SUPPLIED TEXT ▸
Example of the Redundancy

CREATE PUBLICATION pub1 FOR TABLES IN SCHEMA myschema, TABLE myschema.t1, t99;

Current \dRp+ output shows:

  • Tables: "myschema.t1", "public.t99"
  • Tables from schemas: "myschema"

The table myschema.t1 is already fully covered by the schema-level publication of myschema, making its separate listing redundant.

Architectural Context

Publication Internals

PostgreSQL's logical replication publications are stored across several catalog tables:

  • pg_publication — the publication itself
  • pg_publication_rel — individually published tables (with optional column lists and row filters)
  • pg_publication_namespace — schema-level publication entries

When both mechanisms overlap, PostgreSQL's replication logic treats the schema-level entry as a superset — the documentation explicitly states that row filters on individually listed tables become "redundant" when the table belongs to a schema that is also published. The storage model intentionally allows this overlap (it's not an error), but the display logic in psql doesn't account for it.

Why This Matters

  1. User confusion about effective replication scope: If a table appears in "Tables:" with a row filter, but also belongs to a published schema (where the docs say the row filter is redundant/ignored), users may incorrectly believe the filter is active.

INPUT DATA ▸
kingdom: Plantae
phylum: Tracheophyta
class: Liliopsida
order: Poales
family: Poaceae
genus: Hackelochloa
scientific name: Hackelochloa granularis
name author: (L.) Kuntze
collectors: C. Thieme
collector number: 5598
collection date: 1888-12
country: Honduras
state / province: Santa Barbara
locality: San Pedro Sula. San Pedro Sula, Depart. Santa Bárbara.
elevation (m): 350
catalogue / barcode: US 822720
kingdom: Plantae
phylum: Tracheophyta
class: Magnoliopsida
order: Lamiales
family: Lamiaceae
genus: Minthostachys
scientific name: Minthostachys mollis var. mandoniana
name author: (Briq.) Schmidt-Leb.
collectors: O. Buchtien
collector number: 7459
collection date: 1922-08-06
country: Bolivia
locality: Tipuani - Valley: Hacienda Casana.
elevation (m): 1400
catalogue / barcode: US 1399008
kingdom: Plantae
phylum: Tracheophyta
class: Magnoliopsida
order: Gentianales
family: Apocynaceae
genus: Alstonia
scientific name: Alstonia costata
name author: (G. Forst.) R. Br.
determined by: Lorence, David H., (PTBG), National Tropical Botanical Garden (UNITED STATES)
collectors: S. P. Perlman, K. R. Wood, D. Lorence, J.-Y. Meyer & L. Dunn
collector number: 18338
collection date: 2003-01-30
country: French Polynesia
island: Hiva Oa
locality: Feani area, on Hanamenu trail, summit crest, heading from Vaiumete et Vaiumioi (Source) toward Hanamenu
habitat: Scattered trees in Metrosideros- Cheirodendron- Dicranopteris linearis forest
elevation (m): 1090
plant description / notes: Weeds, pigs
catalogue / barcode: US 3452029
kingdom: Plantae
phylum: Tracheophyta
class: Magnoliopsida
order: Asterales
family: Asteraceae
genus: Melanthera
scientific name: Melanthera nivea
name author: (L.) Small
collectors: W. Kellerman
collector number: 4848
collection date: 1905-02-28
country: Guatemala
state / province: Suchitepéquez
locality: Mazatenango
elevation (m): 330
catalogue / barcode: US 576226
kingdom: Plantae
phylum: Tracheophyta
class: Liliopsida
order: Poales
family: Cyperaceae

QUESTIONS TO ANSWER ▸
(a) Please print the PostgreSQL publication text from "The table myschema.t1" to "and row filters)".
(b) According to the PostgreSQL publication text, which catalog table holds schema-level publication entries?
(c) Go on with the PostgreSQL publication text from the point where it stops.
The records are separate material, apart from the PostgreSQL publication text.

ANSWERS TO EACH TASK ▸
(a)
The table myschema.t1 is already fully covered by the schema-level publication of myschema, making its separate listing redundant.

Architectural Context

Publication Internals

PostgreSQL's logical replication publications are stored across several catalog tables:

  • pg_publication — the publication itself
  • pg_publication_rel — individually published tables (with optional column lists and row filters)

(b) pg_publication_namespace

(c)
  2. Future complexity with EXCEPT clauses: There is ongoing work to add FOR TABLES IN SCHEMA ... EXCEPT syntax. When combined with explicit table listings, the display becomes even harder to parse without intelligent filtering of redundant entries.

  3. Principle of least surprise: The describe command should show the effective publication configuration, not raw catalog contents that require mental deduplication.

Proposed Solution

The patch modifies the psql \dRp+ describe logic to filter out tables from the "Tables:" listing when:

  • The table's schema is already present in the "Tables from schemas:" listing
  • The table has no column list (a column list would make the explicit entry semantically distinct from the schema-level inclusion, since schema-level publishing always publishes all columns)

This is purely a display-layer change in the psql client — it does not modify catalog storage or replication behavior. The query that populates the "Tables:" section would gain a NOT EXISTS or WHERE clause excluding tables whose schemaname matches any entry in pg_publication_namespace for the same publication.

Technical Tradeoffs and Design Considerations

Arguments for the patch:

  • Reduces visual clutter and user confusion
  • Aligns display with documented semantic behavior (schema superset absorbs individual tables)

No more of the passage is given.